Silver has been a major underperformer in recent months, as the white metal proved no match for higher real yields and a stronger USD Index.
With silver gunning for its 2023 lows, the recent sell-off has done severe technical damage. And while the weakness has been a boon for our GDXJ ETF short position, silver could enjoy a meaningful bounce in the weeks ahead. Yet, the technicals are much better than the fundamentals at uncovering support and resistance, and our premium Gold Trading Alert has all of those details.
As for the medium-term outlook, we remain bearish and will cover the fundamental metrics that keep us cautious. To begin, we’ve warned on numerous occasions that higher long-term interest rates (not the FFR) create recessions. And with the recent rate surge dominated by the long end, the chickens should come home to roost in the months ahead.
S&P Global and J.P. Morgan released their Global Composite PMI on Oct. 4. And with output already sputtering, the data should only worsen as higher long-term rates filter through the system. The report stated:
“Global economic growth remained lackluster at the end of the third quarter, as output edged higher and intakes of new work contracted for the first time in eight months. There were also signs of further weakness in the coming months, as backlogs of work fell sharply and business optimism dipped to a nine-month low.”
Please see below:
JPMorgan Global Composite Output Index
Similarly, while gold could realize a short-term bounce if rates decline due to economic weakness, the medium-term consequences are still bearish. S&P Global’s U.S. Services PMI report stated:
“September data indicated a continued decline in new business at service sector firms. The rate of contraction quickened to the sharpest since December 2022, albeit still modest overall. Lower new orders were reportedly linked to weak domestic and foreign client demand, with new export orders falling for the first time in five months. The decrease in new export sales was the steepest since February and was in stark contrast to the solid expansion seen in July.”
So, while the ISM’s report was much more optimistic, we prioritized S&P Global’s data in 2021 and 2022 and will continue to do so now.
Please see below:
Chris Williamson Excerpt
The Mortgage Bankers Association (MBA) reported on Oct. 4 that its Market Composite Index declined by 6% week-over-week (WoW) as higher long-term rates make homes even more unaffordable. Moreover, the longer the gambit persists, the more it stresses the U.S. economy, and the more the USD Index should soar when an ominous event occurs. Joel Kan, MBA’s Vice President and Deputy Chief Economist, said:
“Mortgage rates continued to move higher last week as markets digested the recent upswing in Treasury yields. Rates for all mortgage products increased, with the 30-year fixed mortgage rate increasing for the fourth consecutive week to 7.53 percent – the highest rate since 2000.

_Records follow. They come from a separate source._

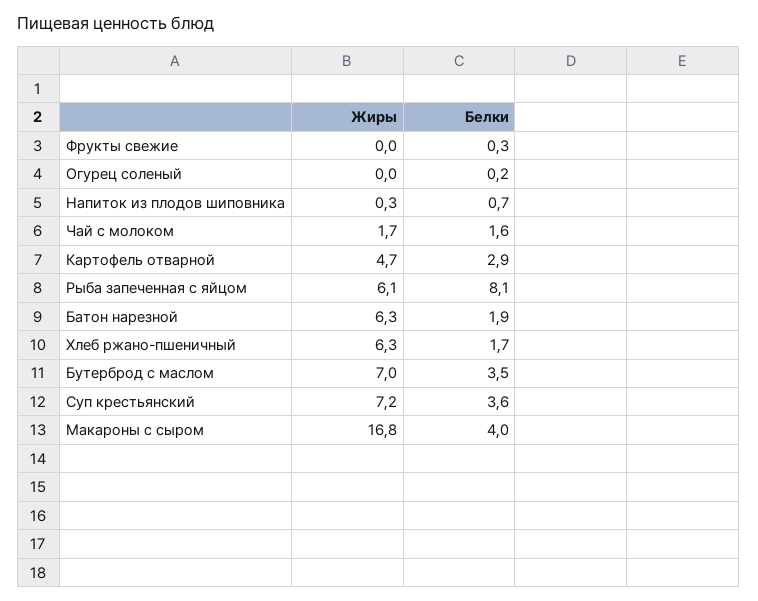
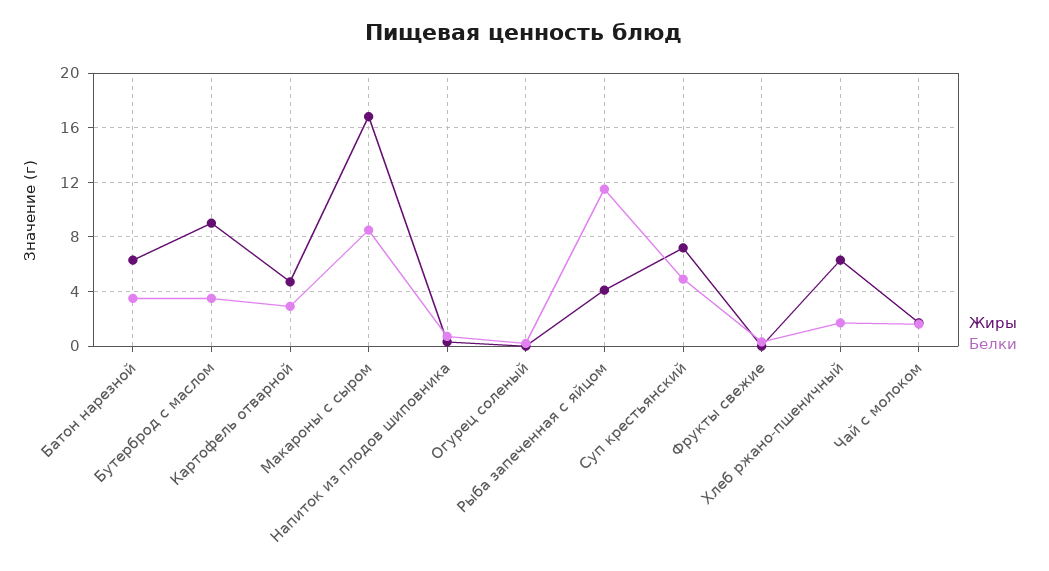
  {
    "Жиры": {
      "Фрукты свежие": 0,
      "Огурец соленый": 0,
      "Напиток из плодов шиповника": 0.3,
      "Чай с молоком": 1.7,
      "Картофель отварной": 4.7,
-     "Рыба запеченная с яйцом": 6.1,
+     "Рыба запеченная с яйцом": 4,
      "Батон нарезной": 6.3,
      "Хлеб ржано-пшеничный": 6.3,
-     "Бутерброд с маслом": 7,
+     "Бутерброд с маслом": 9,
      "Суп крестьянский": 7.2,
      "Макароны с сыром": 16.8
    },
    "Белки": {
      "Фрукты свежие": 0.3,
      "Огурец соленый": 0.2,
      "Напиток из плодов шиповника": 0.7,
      "Чай с молоком": 1.6,
      "Картофель отварной": 2.9,
-     "Рыба запеченная с яйцом": 8.1,
+     "Рыба запеченная с яйцом": 11.5,
-     "Батон нарезной": 1.9,
+     "Батон нарезной": 3.5,
      "Хлеб ржано-пшеничный": 1.7,
      "Бутерброд с маслом": 3.5,
-     "Суп крестьянский": 3.6,
+     "Суп крестьянский": 5,
-     "Макароны с сыром": 4
+     "Макароны с сыром": 8.5
    }
  }

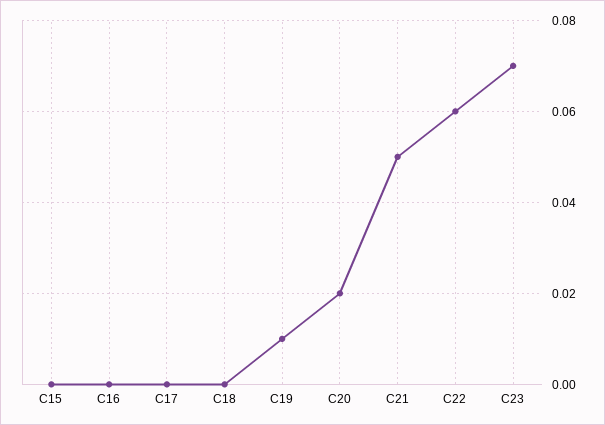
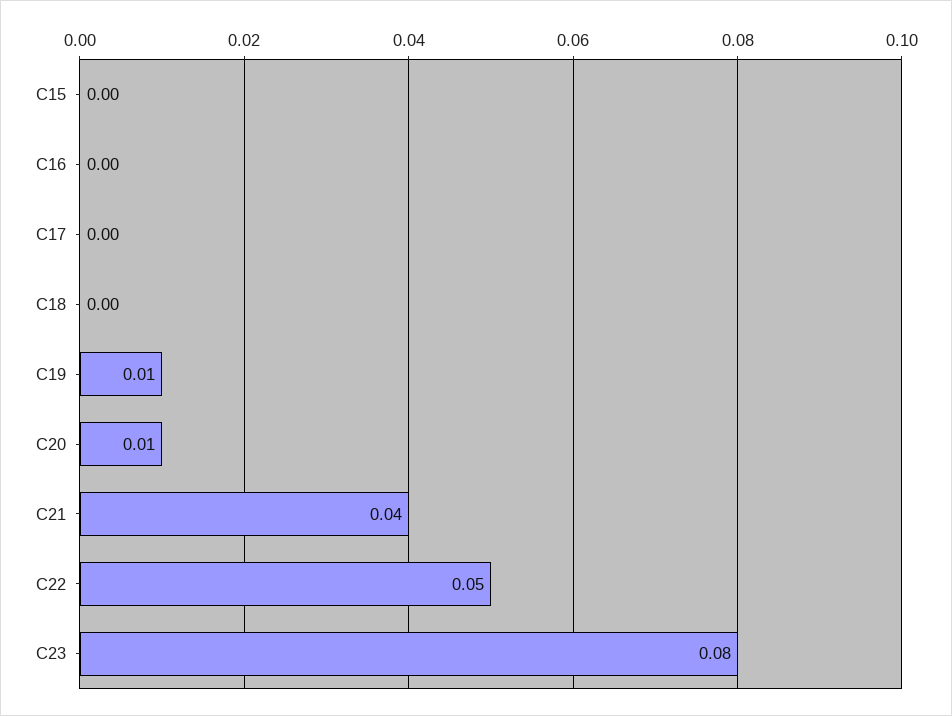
  {
    "C15": 0,
    "C16": 0,
    "C17": 0,
    "C18": 0,
    "C19": 0.01,
-   "C20": 0.02,
+   "C20": 0.01,
-   "C21": 0.05,
+   "C21": 0.04,
-   "C22": 0.06,
+   "C22": 0.05,
-   "C23": 0.07
+   "C23": 0.08
  }

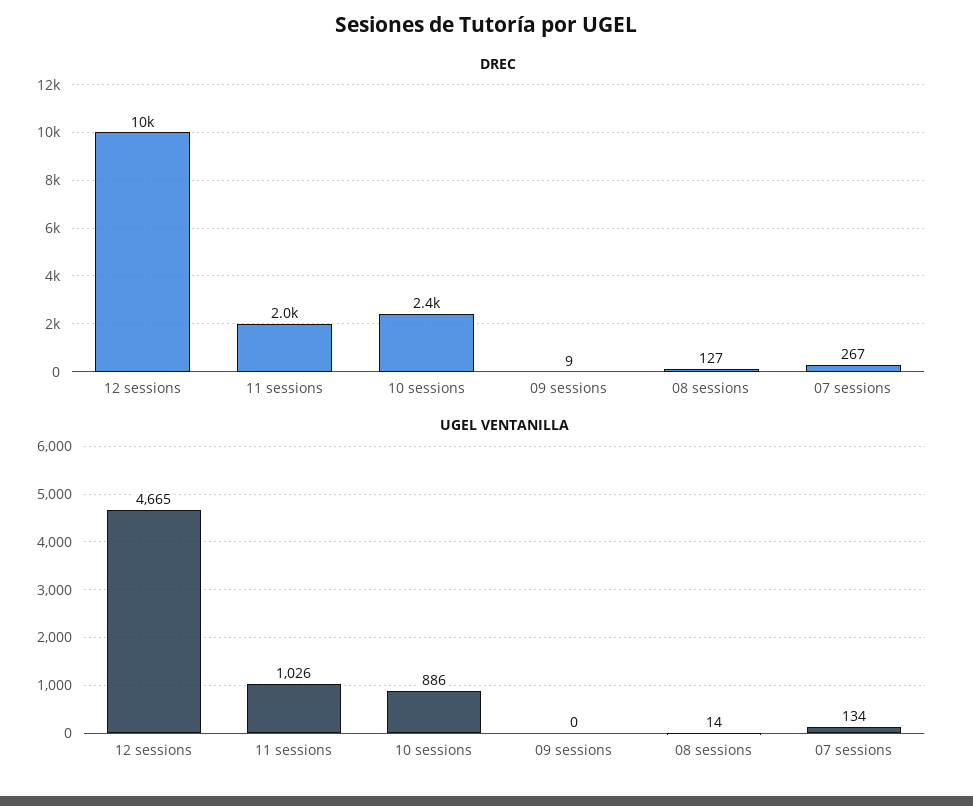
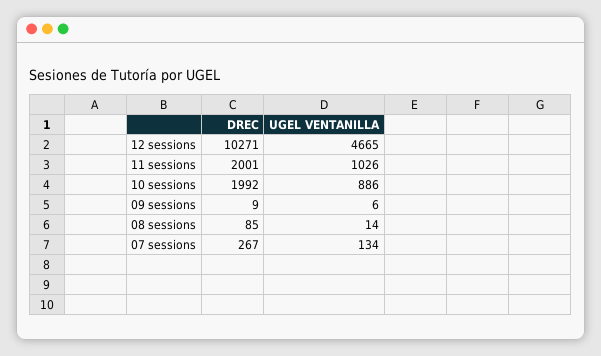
  {
    "DREC": {
      "12 sessions": 10271,
      "11 sessions": 2001,
-     "10 sessions": 2400,
+     "10 sessions": 1992,
      "09 sessions": 9,
-     "08 sessions": 127,
+     "08 sessions": 85,
      "07 sessions": 267
    },
    "UGEL VENTANILLA": {
      "12 sessions": 4665,
      "11 sessions": 1026,
      "10 sessions": 886,
-     "09 sessions": 0,
+     "09 sessions": 6,
      "08 sessions": 14,
      "07 sessions": 134
    }
  }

“As a result, mortgage applications grounded to a halt, dropping to the lowest level since 1996. The purchase market slowed to the lowest level of activity since 1995, as the rapid rise in rates pushed an increasing number of potential homebuyers out of the market.”
On top of that, the recent JOLTS release rattled the bond market as job openings smashed expectations. Yet, the data is also more semblance than substance, as other metrics support weaker results in the months ahead. Indeed’s Economic Research Director for North America Nick Bunker wrote on Oct. 3:
“Don’t be fooled into thinking the longstanding cooldown in the labor market has suddenly reversed itself after an unexpectedly strong August. While the headline jump in openings was surprising, the large majority of the almost 700,000 increase in job openings came from just one industry – professional and business services – and is likely noisy.”
As further evidence, the quits data highlights how the 2023 labor market is nothing like 2021 and 2022, and oil prices seem to have gotten the memo recently.
Please see below:Quilts: Total Nonfarm
To explain, more Americans quit their jobs when the labor market is hot and do the opposite when it’s cold. And if you analyze the right side of the chart, you can see that quits barely budged in August and remain firmly in a downtrend. Consequently, the metric continues to follow a path that aligns with the last three recessions.
Overall, silver has suffered mightily, as our warning about higher nominal and real yields has come to fruition. Furthermore, with a stronger USD Index also part of the thesis, the developments have rattled the S&P 500 too. So, while we may position for a short-term bounce, the medium-term trend remains down, in our opinion.